▶ What to produce: Exclude the pictures and repeat all of the data exactly.

(Input records begins)

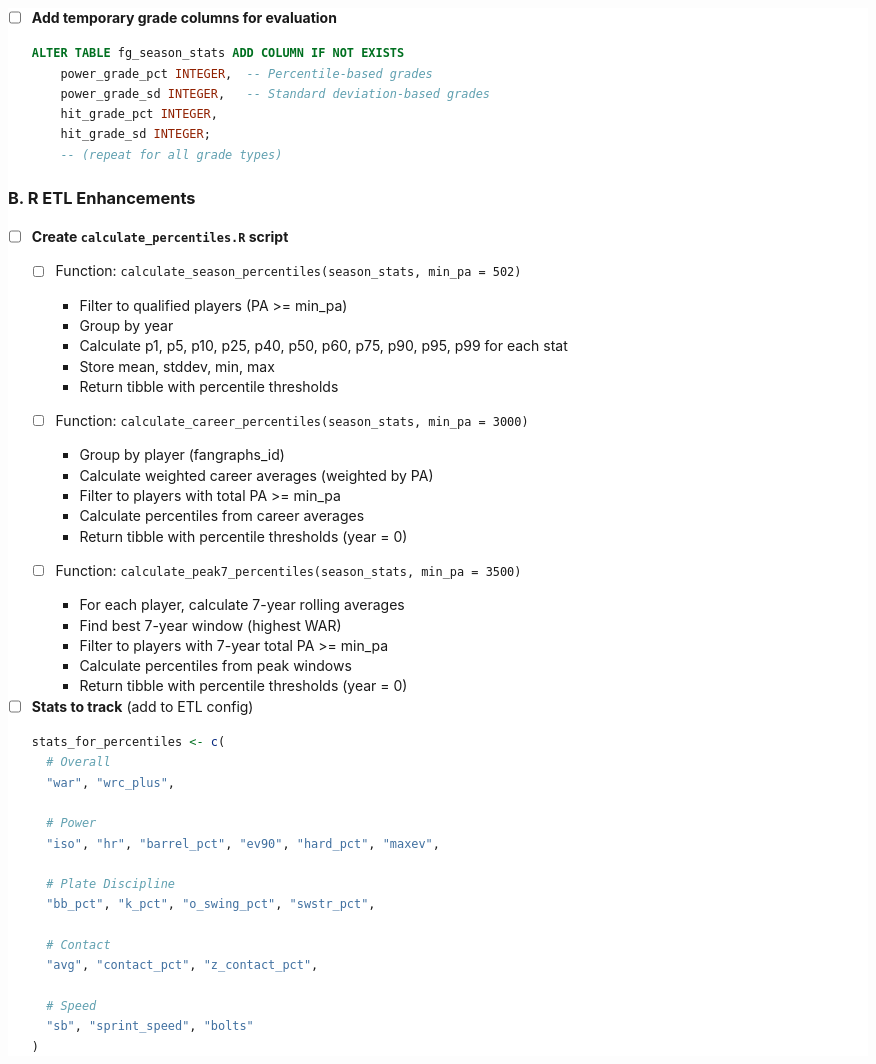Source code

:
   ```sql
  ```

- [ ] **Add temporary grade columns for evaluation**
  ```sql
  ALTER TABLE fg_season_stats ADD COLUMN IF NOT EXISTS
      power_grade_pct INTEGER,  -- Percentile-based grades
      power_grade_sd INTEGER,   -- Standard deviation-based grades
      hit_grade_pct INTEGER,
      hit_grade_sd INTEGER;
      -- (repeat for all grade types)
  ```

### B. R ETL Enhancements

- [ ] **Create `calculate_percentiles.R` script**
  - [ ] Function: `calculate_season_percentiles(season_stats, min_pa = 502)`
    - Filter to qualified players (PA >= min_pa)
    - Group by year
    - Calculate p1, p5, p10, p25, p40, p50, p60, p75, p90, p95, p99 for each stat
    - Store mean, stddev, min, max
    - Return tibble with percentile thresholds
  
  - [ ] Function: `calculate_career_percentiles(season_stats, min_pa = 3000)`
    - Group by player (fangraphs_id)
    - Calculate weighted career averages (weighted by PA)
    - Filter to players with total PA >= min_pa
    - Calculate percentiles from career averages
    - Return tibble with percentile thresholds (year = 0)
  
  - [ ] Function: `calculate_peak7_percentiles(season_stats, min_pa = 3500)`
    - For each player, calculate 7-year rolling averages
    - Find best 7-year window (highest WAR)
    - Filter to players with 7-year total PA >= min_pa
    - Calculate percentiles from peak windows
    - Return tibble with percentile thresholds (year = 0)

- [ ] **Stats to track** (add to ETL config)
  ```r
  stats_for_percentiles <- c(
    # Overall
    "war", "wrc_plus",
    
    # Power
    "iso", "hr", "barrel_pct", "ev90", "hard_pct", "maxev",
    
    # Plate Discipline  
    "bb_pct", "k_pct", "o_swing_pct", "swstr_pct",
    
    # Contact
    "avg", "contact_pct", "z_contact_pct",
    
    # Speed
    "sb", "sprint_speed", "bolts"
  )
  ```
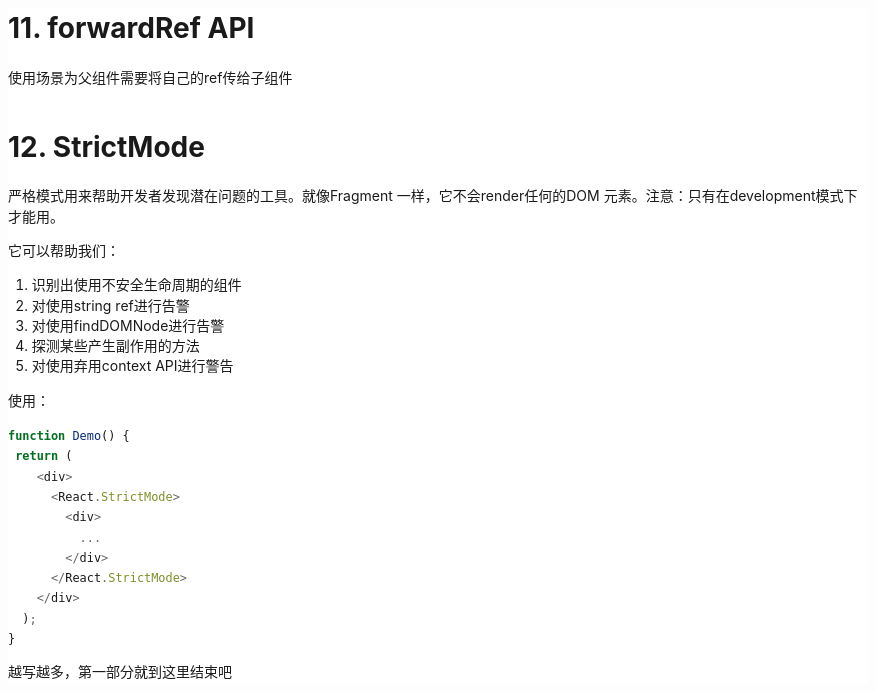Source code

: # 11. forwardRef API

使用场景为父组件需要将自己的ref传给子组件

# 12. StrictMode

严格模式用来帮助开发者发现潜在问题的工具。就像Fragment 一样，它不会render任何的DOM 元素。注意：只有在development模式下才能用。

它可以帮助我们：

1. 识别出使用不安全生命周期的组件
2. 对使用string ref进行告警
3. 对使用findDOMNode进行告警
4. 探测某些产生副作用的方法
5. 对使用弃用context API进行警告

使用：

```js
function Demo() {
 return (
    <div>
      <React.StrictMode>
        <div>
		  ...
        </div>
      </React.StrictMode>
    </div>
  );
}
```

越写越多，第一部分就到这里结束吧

(Input records ends)

▶ Answer area:
Source code

:
   ```sql
  ```

- [ ] **Add temporary grade columns for evaluation**
  ```sql
  ALTER TABLE fg_season_stats ADD COLUMN IF NOT EXISTS
      power_grade_pct INTEGER,  -- Percentile-based grades
      power_grade_sd INTEGER,   -- Standard deviation-based grades
      hit_grade_pct INTEGER,
      hit_grade_sd INTEGER;
      -- (repeat for all grade types)
  ```

### B. R ETL Enhancements

- [ ] **Create `calculate_percentiles.R` script**
  - [ ] Function: `calculate_season_percentiles(season_stats, min_pa = 502)`
    - Filter to qualified players (PA >= min_pa)
    - Group by year
    - Calculate p1, p5, p10, p25, p40, p50, p60, p75, p90, p95, p99 for each stat
    - Store mean, stddev, min, max
    - Return tibble with percentile thresholds
  
  - [ ] Function: `calculate_career_percentiles(season_stats, min_pa = 3000)`
    - Group by player (fangraphs_id)
    - Calculate weighted career averages (weighted by PA)
    - Filter to players with total PA >= min_pa
    - Calculate percentiles from career averages
    - Return tibble with percentile thresholds (year = 0)
  
  - [ ] Function: `calculate_peak7_percentiles(season_stats, min_pa = 3500)`
    - For each player, calculate 7-year rolling averages
    - Find best 7-year window (highest WAR)
    - Filter to players with 7-year total PA >= min_pa
    - Calculate percentiles from peak windows
    - Return tibble with percentile thresholds (year = 0)

- [ ] **Stats to track** (add to ETL config)
  ```r
  stats_for_percentiles <- c(
    # Overall
    "war", "wrc_plus",
    
    # Power
    "iso", "hr", "barrel_pct", "ev90", "hard_pct", "maxev",
    
    # Plate Discipline  
    "bb_pct", "k_pct", "o_swing_pct", "swstr_pct",
    
    # Contact
    "avg", "contact_pct", "z_contact_pct",
    
    # Speed
    "sb", "sprint_speed", "bolts"
  )
  ```
Source code

: # 11. forwardRef API

使用场景为父组件需要将自己的ref传给子组件

# 12. StrictMode

严格模式用来帮助开发者发现潜在问题的工具。就像Fragment 一样，它不会render任何的DOM 元素。注意：只有在development模式下才能用。

它可以帮助我们：

1. 识别出使用不安全生命周期的组件
2. 对使用string ref进行告警
3. 对使用findDOMNode进行告警
4. 探测某些产生副作用的方法
5. 对使用弃用context API进行警告

使用：

```js
function Demo() {
 return (
    <div>
      <React.StrictMode>
        <div>
		  ...
        </div>
      </React.StrictMode>
    </div>
  );
}
```

越写越多，第一部分就到这里结束吧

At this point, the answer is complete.